Portuguese are no strangers to emigration. In the 1960s, they looked to richer countries on their doorstep, like Germany and Switzerland, for work. But now much of Europe is struggling economically alongside Portugal. So, they are looking to their former colonies for opportunity.

The lines of people outside the Angolan consulate in the dock area of Lisbon are long and stretch around the corner.

A few years ago, the clamor among Portuguese to visit their former colony would not have been this strong. But Angola's economy has grown at 10 percent every year for most of the last decade.  Compared to Portugal - forecast to shrink three percent this year - Angola looks like a paradise.

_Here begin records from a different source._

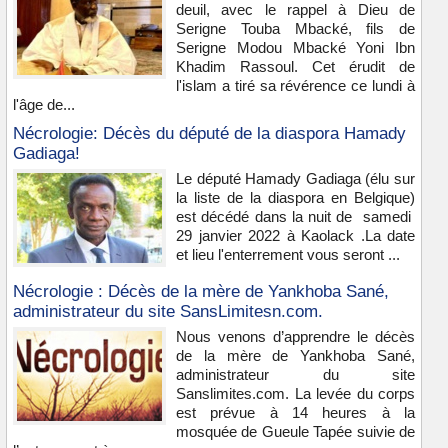
deuil, avec le rappel à Dieu de
Serigne Touba Mbacké, fils de
Serigne Modou Mbacké Yoni Ibn
Khadim Rassoul. Cet érudit de
l'islam a tiré sa révérence ce lundi à
l'âge de...
Nécrologie: Décès du député de la diaspora Hamady
Gadiaga!
Le député Hamady Gadiaga (élu sur
la liste de la diaspora en Belgique)
est décédé dans la nuit de samedi
29 janvier 2022 à Kaolack .La date
et lieu l'enterrement vous seront ...
Nécrologie : Décès de la mère de Yankhoba Sané,
administrateur du site SansLimitesn.com.
Nous venons d’apprendre le décès
de la mère de Yankhoba Sané,
administrateur du site
Sanslimites.com. La levée du corps
est prévue à 14 heures à la
mosquée de Gueule Tapée suivie de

Fourteen percent of people in Portugal are out of work. There’s been a seven-fold rise in the number of Portuguese applying for work permits in Angola in recent years. The African former colony is now the third biggest source of money sent back home to Portugal, so the government is actively encouraging some of its unemployed citizens to emigrate.  Andre Mendes and Caterina Alvarez, two graduate students in Lisbon, are listening.


"For someone who has good studies, good university, a masters degree, it's not that difficult to find a job," said Mendes. "But maybe it's not our dream job. And if we think about long term perspectives and building up a career, it's easier to go abroad."

"There are a lot of opportunities but they are mainly trainee programs or internships, where you start a contract signed for six months or one year," said Caterina Alvarez. "After that, it's not very likely that you stay in the company....That's why people are more likely to go abroad to start in a fast-growing market that they see that they have more opportunities to stay and grow in a company."

Sitting beside Andre and Caterina in their university cafeteria is Andreia Domingues. She moved to Brazil a few years ago, and works for a new company that has grown from 200 to 800 employees in the short time she has been there. She says Portuguese often have an advantage over local Brazilians.

"I think the ability to speak English is a great advantage for Portuguese people," said Domingues. "I had that experience when I was trying to recruit my team. I interviewed like 20 people and some of them said that they spoke, fluently, English. And when I tried to develop a conversation in English clearly they weren't as prepared as Portuguese people."

Andre, Caterina and Andreia study or studied at Catholic University in Lisbon. You might imagine the institution is worried by the lack of faith its students are showing in Portugal’s economy. Not so. The rise of Brazil, Angola and other Portuguese-speaking countries is actually benefiting them, as Ana Ribeiro, who runs the graduate business program there, explains.

"We're getting more and more international students. For instance, we are getting more and more Germans," said Ribeiro. "They want to learn the language. Though we teach in English, they can learn in Portuguese while they are studying here, so this is an opportunity for them that are looking for jobs, for instance, in Brazil."

Portugal's economy is shrinking, and many of its best and brightest are going abroad for work - possibly never to return. But with language and trade links to Africa and South America, many Portuguese see emigration as their salvation.